Extracted data entries

□ □ □

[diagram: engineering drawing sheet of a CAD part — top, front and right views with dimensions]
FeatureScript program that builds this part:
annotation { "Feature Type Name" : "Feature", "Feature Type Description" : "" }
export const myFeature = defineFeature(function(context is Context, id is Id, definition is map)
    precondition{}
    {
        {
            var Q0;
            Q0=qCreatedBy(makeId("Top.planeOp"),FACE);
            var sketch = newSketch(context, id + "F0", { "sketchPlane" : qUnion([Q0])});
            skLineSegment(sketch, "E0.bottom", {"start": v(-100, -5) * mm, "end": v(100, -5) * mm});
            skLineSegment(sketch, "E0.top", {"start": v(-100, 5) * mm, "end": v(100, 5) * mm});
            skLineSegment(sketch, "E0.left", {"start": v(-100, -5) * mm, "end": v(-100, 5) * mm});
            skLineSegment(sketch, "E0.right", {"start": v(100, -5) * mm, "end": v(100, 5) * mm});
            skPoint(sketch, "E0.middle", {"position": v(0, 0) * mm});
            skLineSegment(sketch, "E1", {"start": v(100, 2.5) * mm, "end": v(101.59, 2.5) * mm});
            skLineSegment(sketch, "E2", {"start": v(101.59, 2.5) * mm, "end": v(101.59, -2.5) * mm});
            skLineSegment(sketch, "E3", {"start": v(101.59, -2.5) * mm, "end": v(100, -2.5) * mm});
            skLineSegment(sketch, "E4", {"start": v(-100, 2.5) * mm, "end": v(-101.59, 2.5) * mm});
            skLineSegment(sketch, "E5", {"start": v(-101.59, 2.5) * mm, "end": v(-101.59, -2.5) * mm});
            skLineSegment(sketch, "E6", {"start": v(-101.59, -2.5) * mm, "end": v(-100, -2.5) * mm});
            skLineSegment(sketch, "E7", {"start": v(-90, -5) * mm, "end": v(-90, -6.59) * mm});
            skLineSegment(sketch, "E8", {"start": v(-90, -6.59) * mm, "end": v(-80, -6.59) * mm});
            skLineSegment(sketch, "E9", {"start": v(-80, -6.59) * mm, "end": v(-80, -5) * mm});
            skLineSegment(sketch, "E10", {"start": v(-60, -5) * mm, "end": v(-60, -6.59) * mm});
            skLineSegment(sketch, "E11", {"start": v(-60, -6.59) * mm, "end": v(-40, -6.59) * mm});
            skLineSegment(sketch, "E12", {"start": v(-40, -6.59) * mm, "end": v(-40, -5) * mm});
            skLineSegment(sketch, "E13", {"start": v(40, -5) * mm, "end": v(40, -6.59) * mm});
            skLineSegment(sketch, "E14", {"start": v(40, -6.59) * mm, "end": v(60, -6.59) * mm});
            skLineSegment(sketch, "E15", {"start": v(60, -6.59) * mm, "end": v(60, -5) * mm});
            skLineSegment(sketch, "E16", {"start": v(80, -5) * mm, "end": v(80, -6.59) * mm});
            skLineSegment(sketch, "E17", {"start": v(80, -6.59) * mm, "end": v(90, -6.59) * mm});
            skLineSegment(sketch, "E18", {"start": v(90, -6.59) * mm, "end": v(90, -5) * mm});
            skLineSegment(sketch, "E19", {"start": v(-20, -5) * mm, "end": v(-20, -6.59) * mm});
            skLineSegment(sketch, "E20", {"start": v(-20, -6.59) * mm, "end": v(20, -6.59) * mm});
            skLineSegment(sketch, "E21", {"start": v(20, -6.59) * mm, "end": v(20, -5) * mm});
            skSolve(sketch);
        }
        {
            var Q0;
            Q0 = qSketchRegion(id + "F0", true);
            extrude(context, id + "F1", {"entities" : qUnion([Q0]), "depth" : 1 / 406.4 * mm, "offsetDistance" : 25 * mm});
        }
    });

□ □ □

- [REQUIREMENT]:
Locate each line in the records that includes the word "part", and copy those lines out.

- [SOLUTION FOR THIS TASK]:
[diagram: engineering drawing sheet of a CAD part — top, front and right views with dimensions]
FeatureScript program that builds this part:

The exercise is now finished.